___ SOURCE PASSAGE

Prove or disprove: if $y'=y-y^2$ and $y(0)=a$ where $0<a<1$ then $a<y(x)\leq 1$ for any $x>0$

Prove or disprove: if $y'=y-y^2$ and $y(0)=a$ where $0<a<1$ then $a<y(x)\leq 1$ for any $x>0$.


I thought about using PL and Grownwall, but this led me to nothing.


Solution 1:

This is probably to be solved with the principles of one-dimensional dynamics. In $y'=f(y)$, with $f$ locally Lipschitz or even differentiable:

  • The roots of $f$ are the only stationary points, that is, give rise to constant solutions.
  • By uniqueness, no other solution can touch or cross the constant solutions. In the contraposition, solutions starting between roots of $f$ remain between these roots.
  • All non-constant solutions are strictly monotonous. In the case of a growing solution that is bounded above by a root, the solution exists for the whole positive time axis and converges towards this root. Falling and the behavior in direction of falling arguments give similar claims.

Now observe that $f(y)=y-y^2=y(1-y)$ has roots $0$ and $1$ and apply these principles to directly get the claim without computing the solutions.

Solution 2:

$$y' = y - y^2 \iff \dfrac{dy}{y(1-y)} = dx \iff y = \dfrac{e^x}{c + e^x}$$

Hence we have that $y(0) = a = \dfrac{1}{1+c} \iff c= \dfrac{1-a}{a} \ge 0$

Now we may deduce that $a < y(x) \le 1$

______
___ SUPPLIED INFORMATION

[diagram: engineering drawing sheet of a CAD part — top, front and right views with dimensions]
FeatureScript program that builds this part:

______
___ SUPPLIED INFORMATION

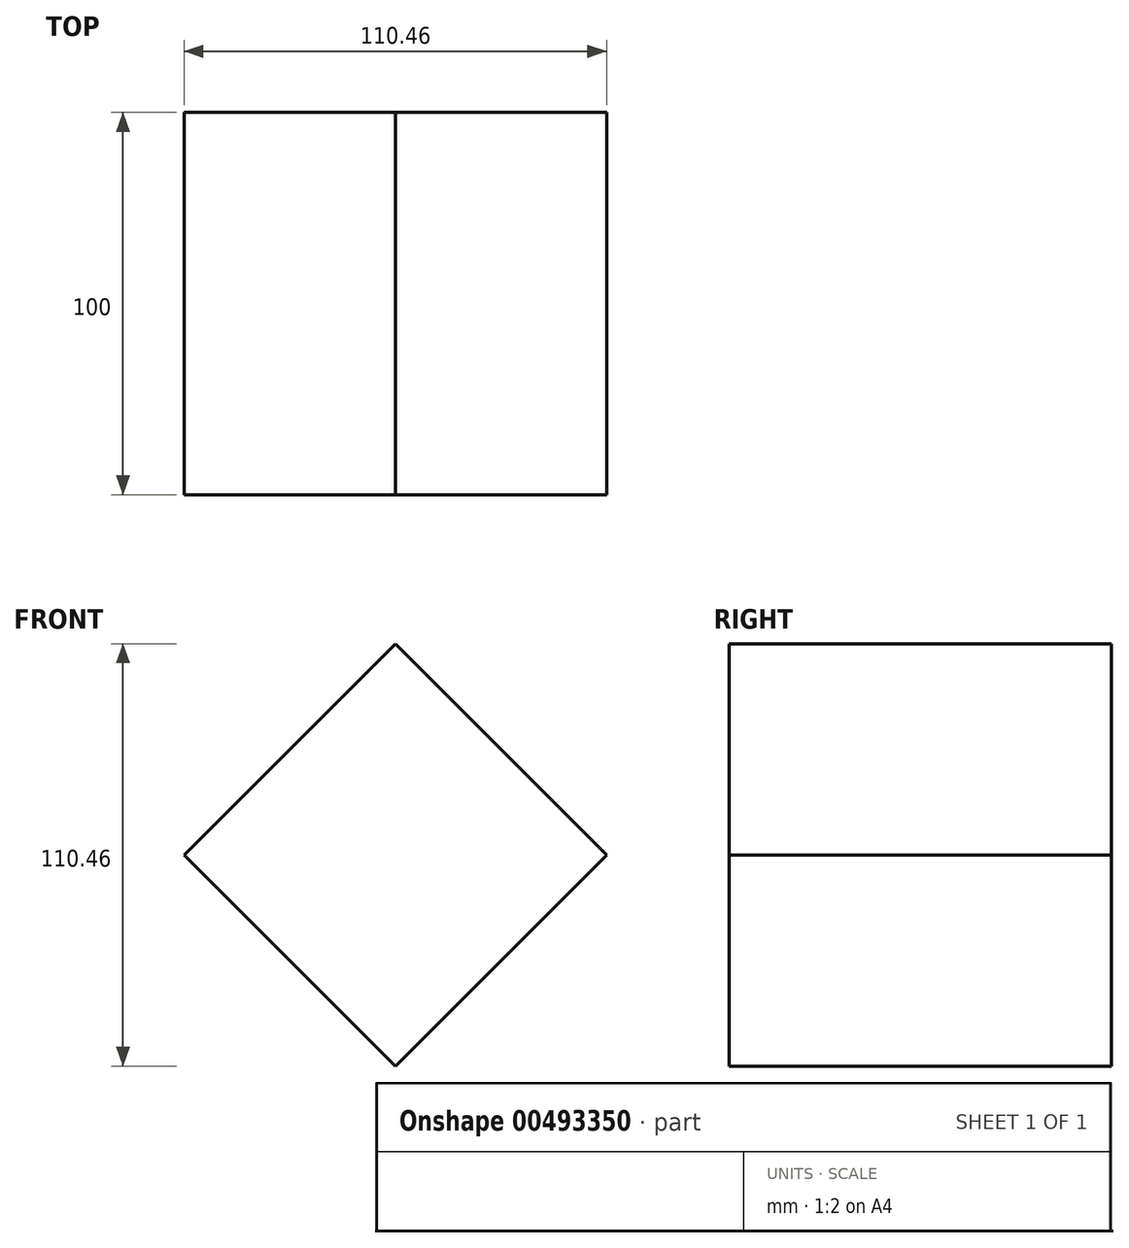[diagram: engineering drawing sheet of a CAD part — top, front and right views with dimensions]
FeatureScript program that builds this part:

______

• _GIVEN REQUEST_:
In the differential equation thread, what roots does Solution 1 give for $f(y)=y-y^2$? Please use only the differential equation thread, not the records.

• _WRITTEN RESPONSE_:
$0$ and $1$